═════ Document text
I expect you know my answer on this one.

I agree that if there is a really fast transition (e.g. doubling capability in a day), starting from a world that looks generally like the world of today (and in particular one which isn't already moving incredibly quickly) then it could result in world takeover depending on the conditions of AI development. Maybe I'd call it more likely than not in that case, with the main uncertainty being how concentrated relevant information is and how well-coordinated the people with that information already are (of course according to calendar time they might quickly form a singleton anyway as their coordination ability improves, but that's precisely the uninteresting sense I was describing before).

You could reserve "intelligence explosion" for the really fast transition + "standing start" scenario. But from my perspective the broader notion is quite useful, since it looks like a probable consequence of our understanding of technological development, which is consistent with history and the contemporary understanding of AI, which still no one takes seriously despite being one of the most important facts about the future. The broader notion is also what people normally say the definition is, e.g. it's what Chalmers argues for and I think it's the definition Nick uses.
══════════
**Short exercise A**: Repeat everything in the comment on the intelligence explosion from "You could reserve" down to "definition Nick uses.".
**Short exercise B**: Translate this sentence from the comment on the intelligence explosion into Spanish: "The broader notion is also what people normally say the definition is, e.g. it's what Chalmers argues for and I think it's the definition Nick uses."
**Short exercise C**: Please resume the comment on the intelligence explosion from the point where it stops.
The items after this text aren't needed for anything here.
═════ Entries supplied
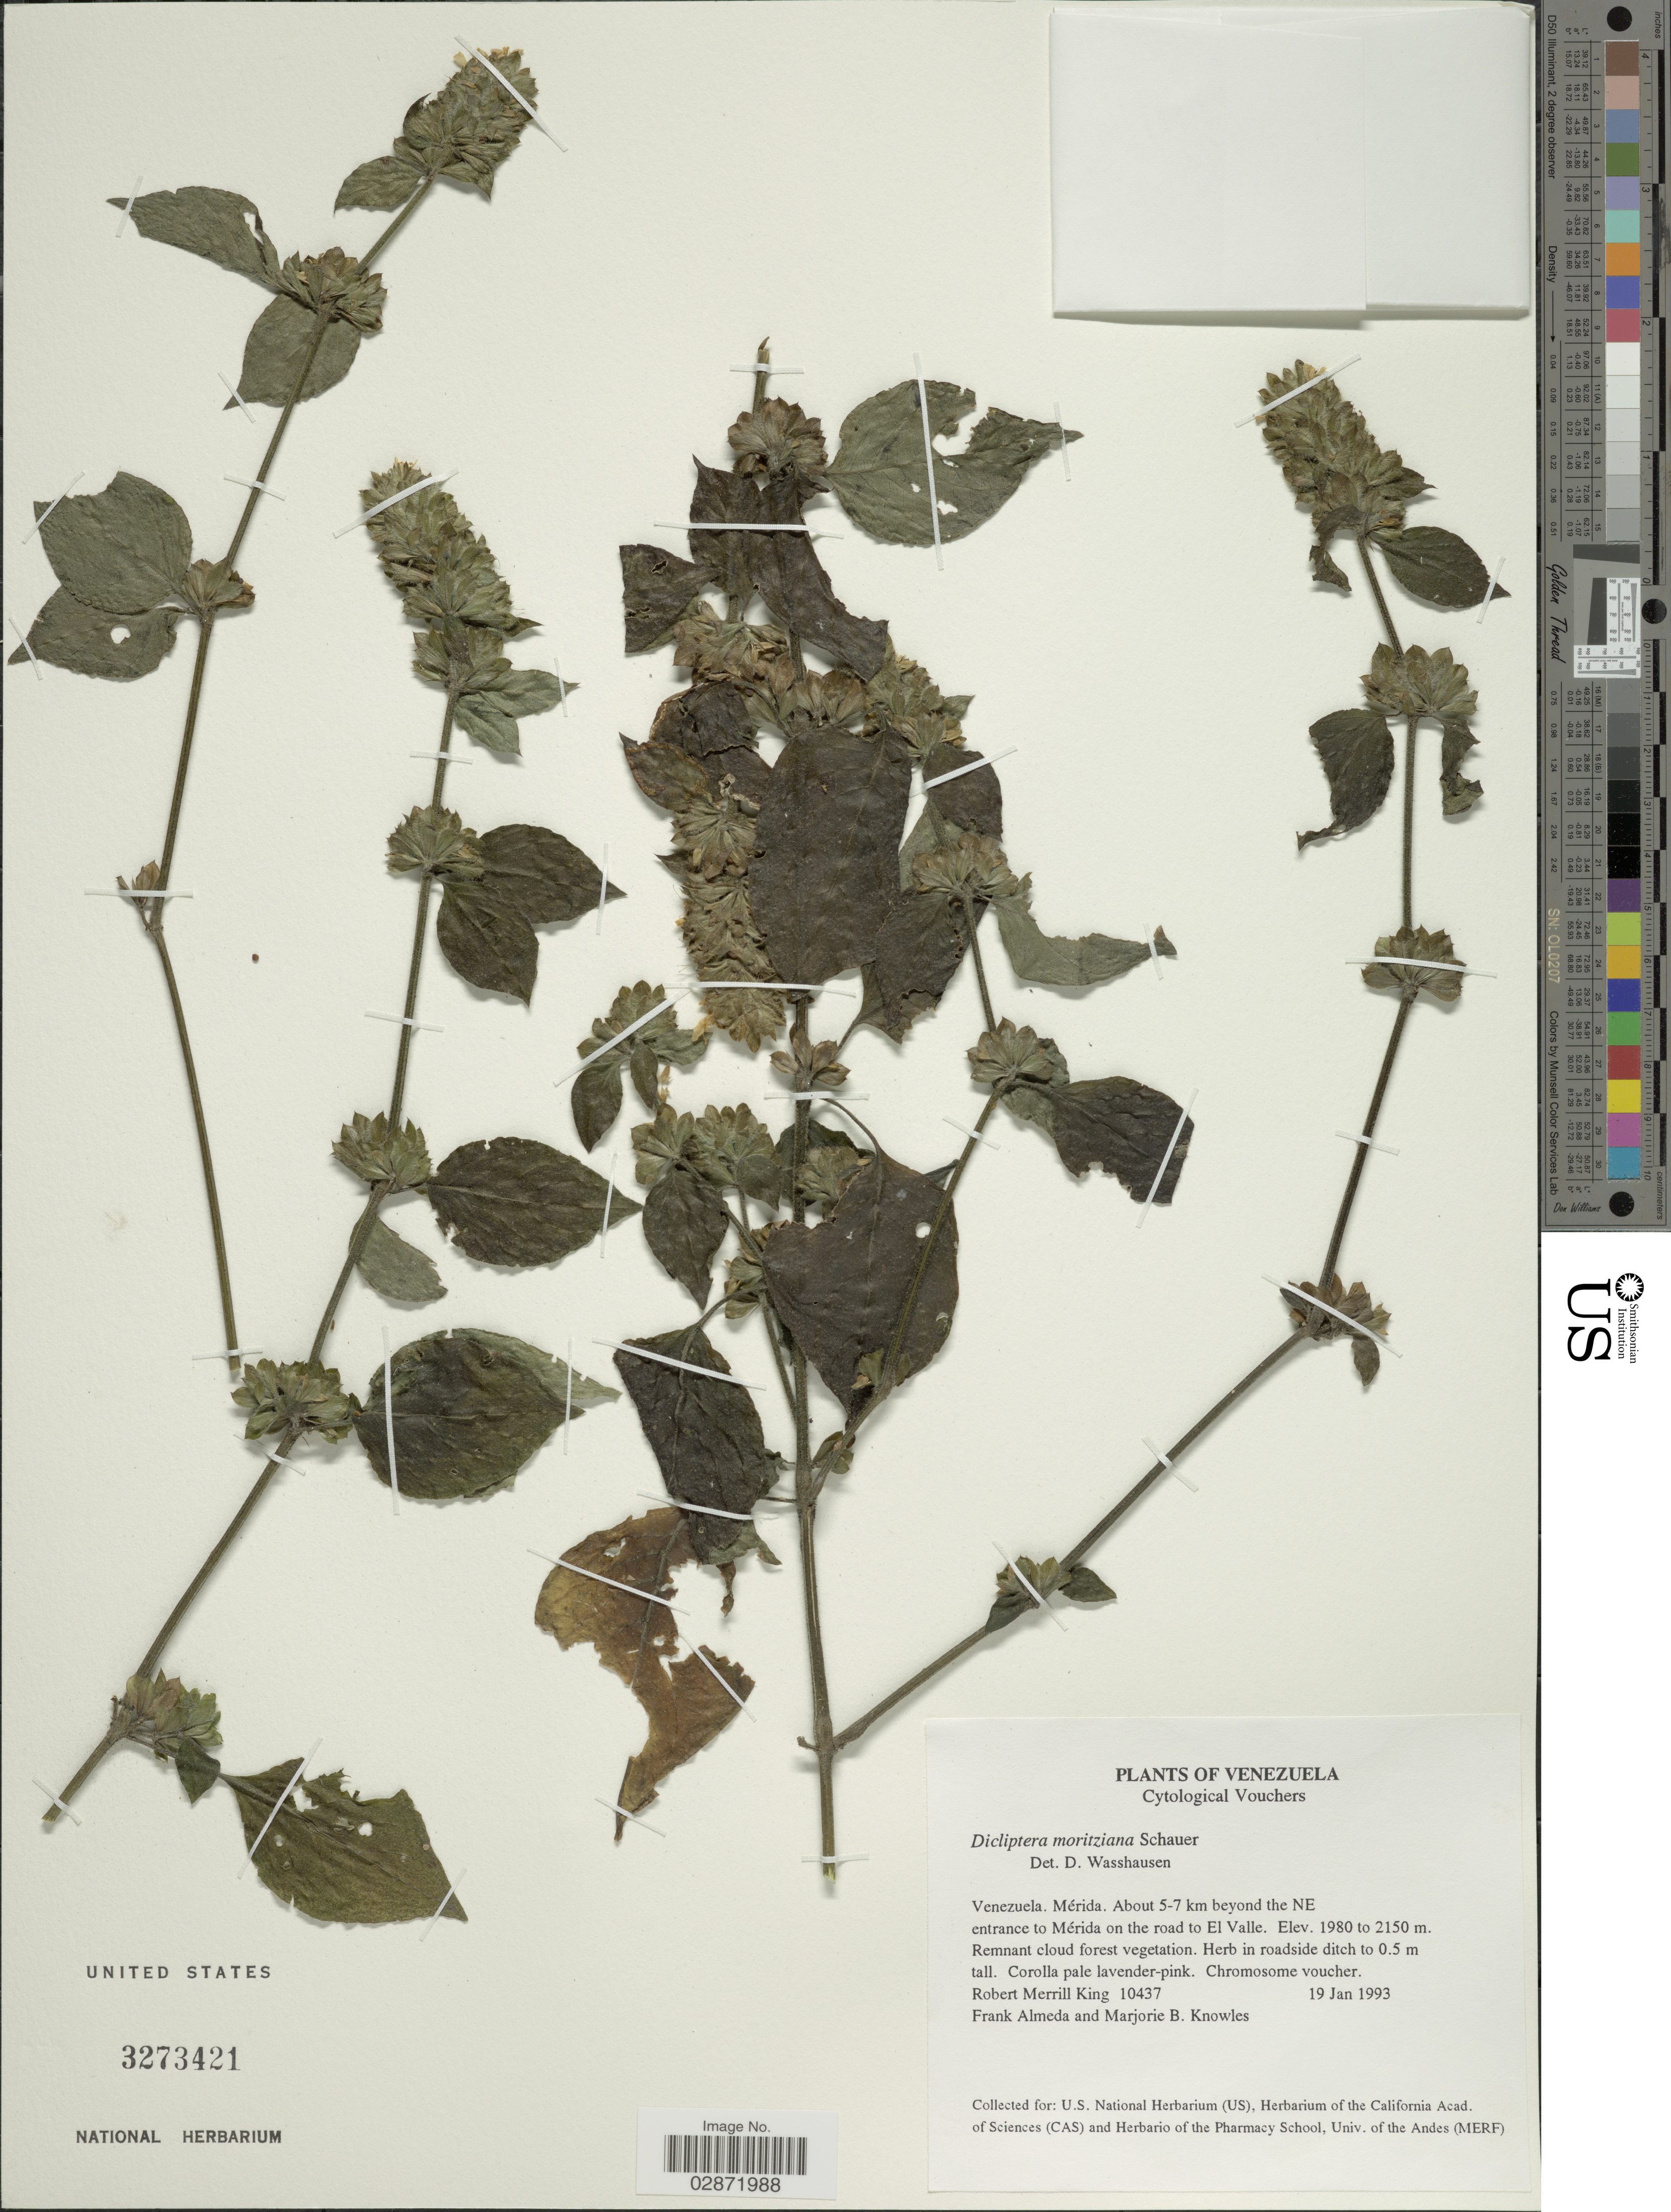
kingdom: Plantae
══════════
═════ Entries supplied
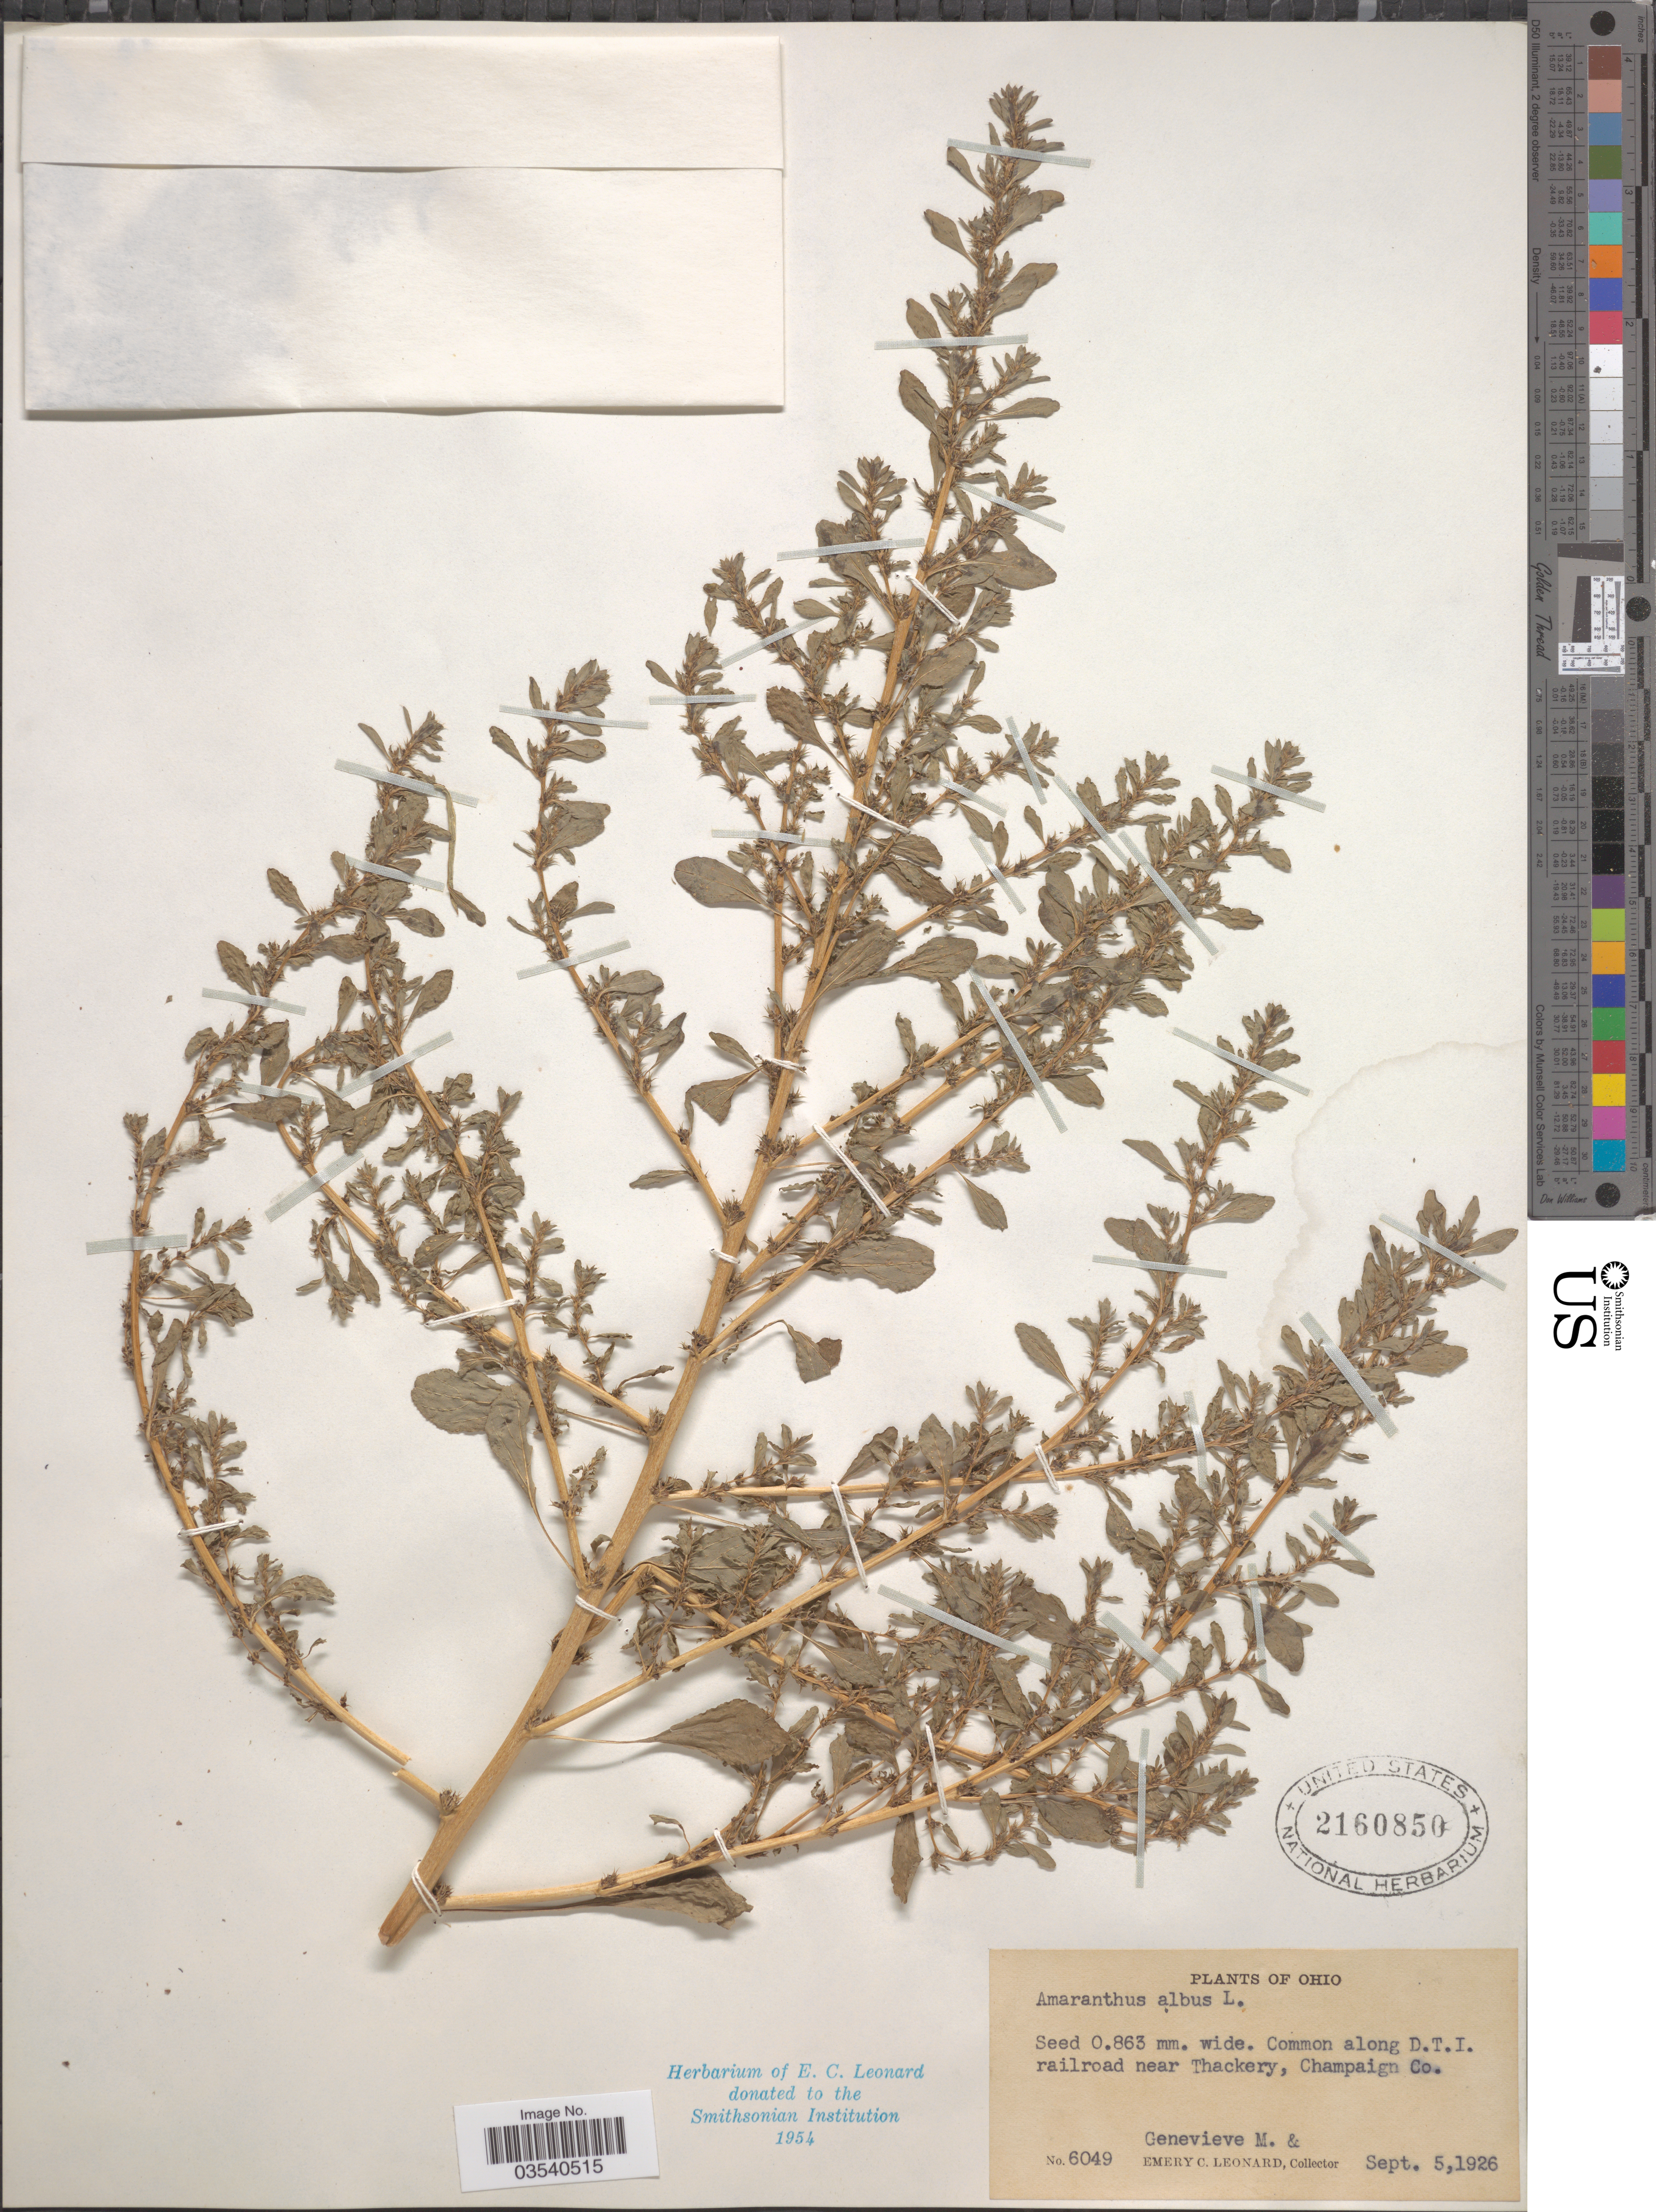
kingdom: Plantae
══════════
**Output A**:
You could reserve "intelligence explosion" for the really fast transition + "standing start" scenario. But from my perspective the broader notion is quite useful, since it looks like a probable consequence of our understanding of technological development, which is consistent with history and the contemporary understanding of AI, which still no one takes seriously despite being one of the most important facts about the future. The broader notion is also what people normally say the definition is, e.g. it's what Chalmers argues for and I think it's the definition Nick uses.

**Output B**: La noción más amplia es también lo que la gente suele decir que es la definición; por ejemplo, es lo que defiende Chalmers y creo que es la definición que usa Nick.

**Output C**:
The narrower notion is perhaps even more important if it will actually occur, but also is (at a minimum) highly controversial, and is based on a view of AI progress that few experts endorse. It seems best to reserve "intelligence explosion" for the crazy but probable event that no one takes seriously, to continue to try to get the broader intellectual community to understand why that event seems likely, and to have a more nuanced discussion (amongst people who already take the basic claim seriously) about how fast and abrupt progress is likely to be.

I don't have a better name for "sovereign" in part because I don't think it's a useful or entirely coherent concept---it feels practically designed to smuggle in assumptions. I do think that we can make better names for various more precise versions of it, e.g. "fully autonomous agent."